Hash Brown Waffles from ‘Kitchen Matters’ by Pamela Salzman

As a kid, I didn’t like potatoes. But don’t worry! I’ve since recovered from whatever tragic illness I was clearly suffering from, and I know count spuds as amongst my favorite foods. And what’s not to love? They’re versatile, provide tons of clean-eating energy, and provide a platform for any number of delicious accoutrements. I’m always on the lookout for ways to make up for the decades lost to my potato-hating past, so my interest was more than piqued when I stumbled on this recipe for hash brown waffle’s in Pamela Salzman’s new cookbook Kitchen Matters!

Pamela is an LA-based cooking instructor and holistic health counselor who is known for her accessible yet inspiring approach to eating well. Her new book, which is a must for every kitchen library, is full of recipes that strike a perfect balance between unique, doable, and delicious. Each that I’ve tried has turned out perfectly on the first attempt, and each has already made a second—or even third!— appearance on my table. (Sweet potato chili for the win, you guys!)

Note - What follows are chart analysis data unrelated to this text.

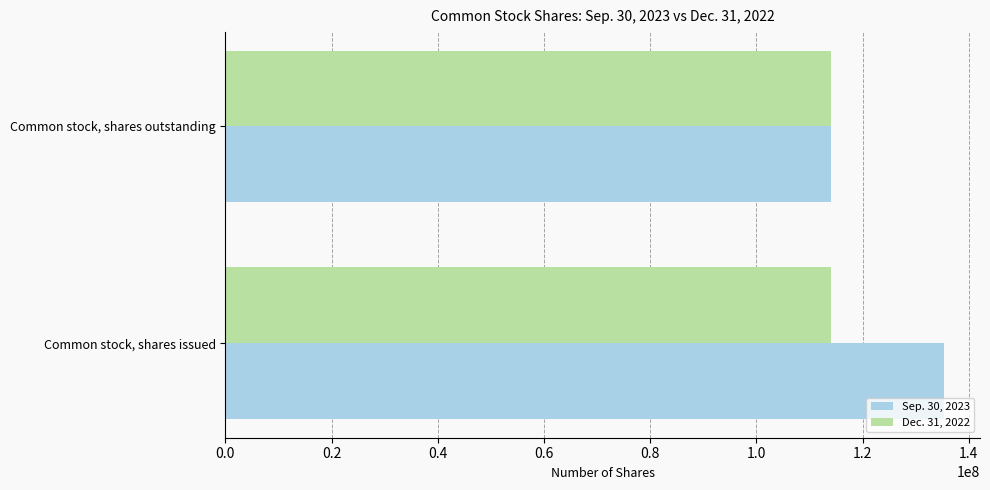

What is the highest value of the Dec. 31, 2022 series?

114046345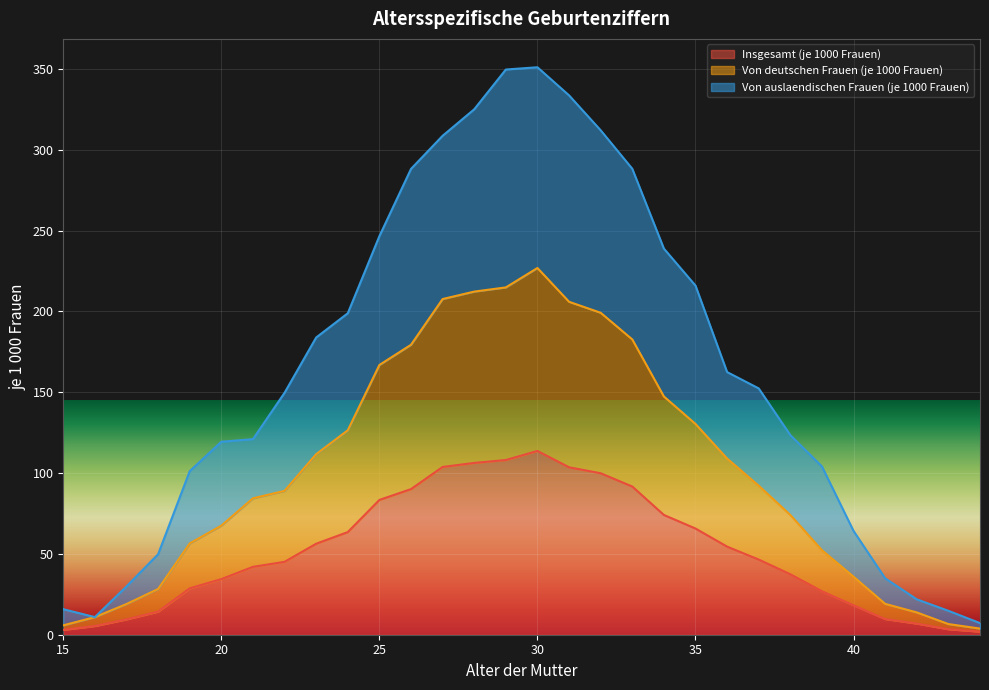

Reading left to right, extract all data points from this chart.

Insgesamt (je 1000 Frauen): 3.0	5.4	9.5	14.3	28.7	34.4	42.0	45.1	56.3	63.5	83.4	90.1	103.8	106.3	108.1	113.7	103.6	99.9	91.7	74.1	65.7	54.5	46.5	37.4	26.9	18.2	9.7	6.9	3.4	1.9
Von deutschen Frauen (je 1000 Frauen): 5.8	10.9	19.0	28.3	56.5	67.5	84.4	89.0	111.7	126.5	166.9	179.4	207.7	212.3	214.9	226.9	206.0	199.2	182.7	147.4	130.4	109.0	92.2	74.1	52.3	35.9	19.1	13.8	6.6	3.8
Von auslaendischen Frauen (je 1000 Frauen): 15.8	10.9	29.9	49.8	101.2	119.4	121.0	149.7	183.9	198.9	246.6	288.2	308.7	325.1	349.7	351.1	333.7	312.1	288.3	238.9	216.0	162.5	152.4	123.5	104.1	64.2	34.9	21.9	14.8	7.2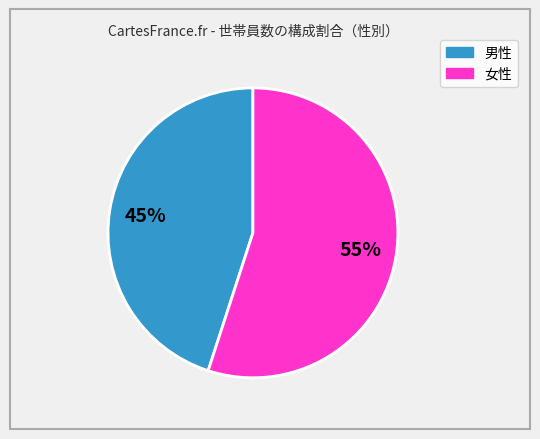

To the nearest percent, what is the average slice percentage?

50%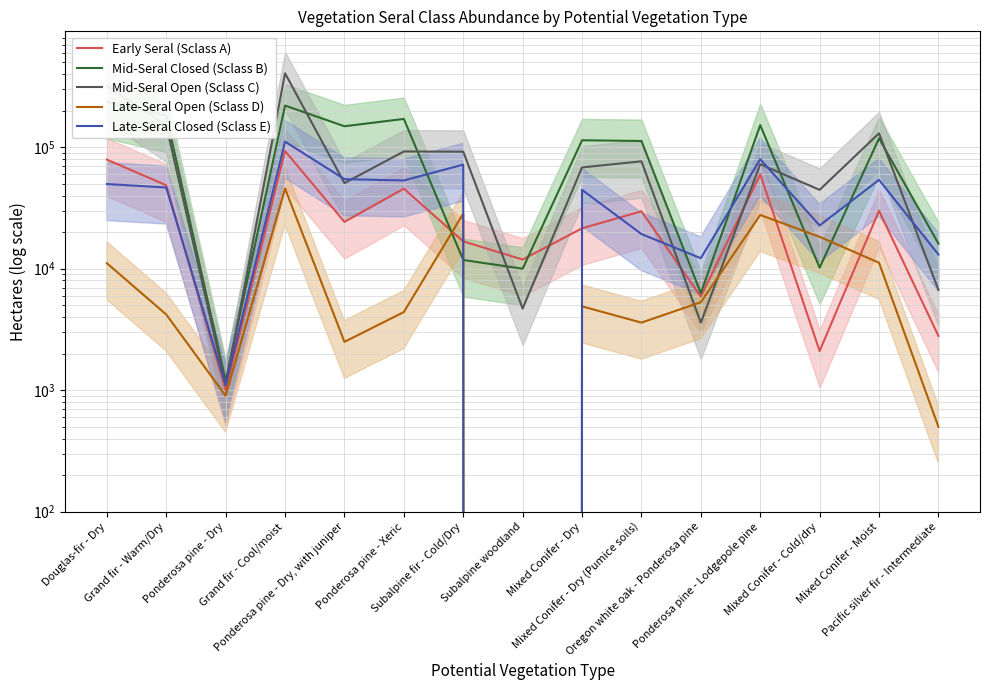

True or false: Mid-Seral Closed (Sclass B) and Early Seral (Sclass A) intersect in this chart.

True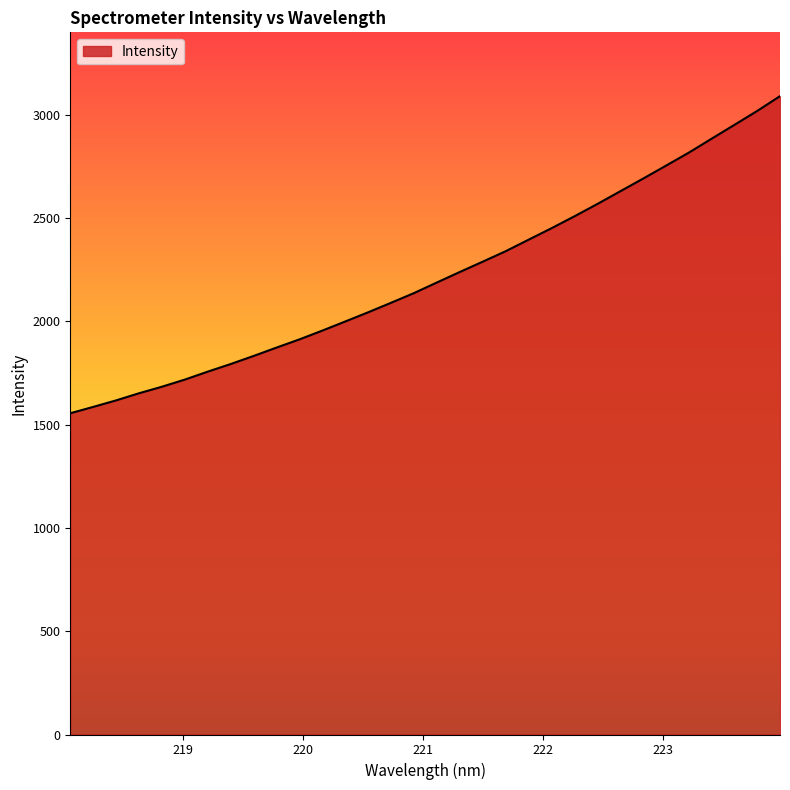

What is the maximum value shown in the chart?

3091.1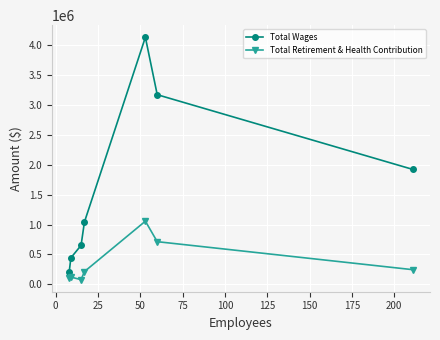

How many categories are shown in the chart?

7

It’s these hash brown waffles, though, that have made me a Pamela fan for life. Imagine everything we love about potatoes—chiefly, their ability to acquire a toothsome, crispy skin while still maintaining their creamy, indulgent innards—and bake them into a shape conveniently designed for sopping up toppings. Now add to that the fact that this insanely fast recipe only has basically only three good-for-you ingredients, and you’ve got an instant hit on your hands! Top them with eggs, bacon, and avocado for a meal. Eat them plain as a snack. Freeze them and reheat in the toaster oven when you’re on the go. There’s no wrong way to enjoy these addictive and healthy waffles!

Hash Brown Waffles
Makes two waffles; recipe courtesy of Kitchen Matters by Pamela Salzman.
2 large eggs, beaten
2 tablespoons unsalted butter or ghee, melted
1/2 teaspoon salt
a few grinds of black pepper
1/8 teaspoon paprika (optional)
1 pound Yukon Gold potatoes, unpeeled (about two medium, I’ve found)
Add-ins, up to 2 tablespoons of each: Minced onion, finely diced bell pepper, shredded cheese, chopped chives or herbs, cooked diced bacon

1. Preheat a waffle iron to high heat.
2. In a medium-sized bowl, mix together eggs, butter or ghee, salt, pepper, and desired add-ins.
3. Grate the potatoes with a food processor or box grater. Squeeze any excess moisture out of the potatoes and add to the egg mixture.
4. Brush preheated iron with butter, ghee, or oil. Spread half the waffle mixture on the iron and close. Bake until outside is brown and crispy and the inside is tender. (It could take longer than regular waffles, since we’re dealing with raw potatoes here! The ones in these photos baked for about 10 minutes.)
5. If not eating right away, keep the waffles warm in a 300 degree oven on a cooling rack on a rimmed baking sheet.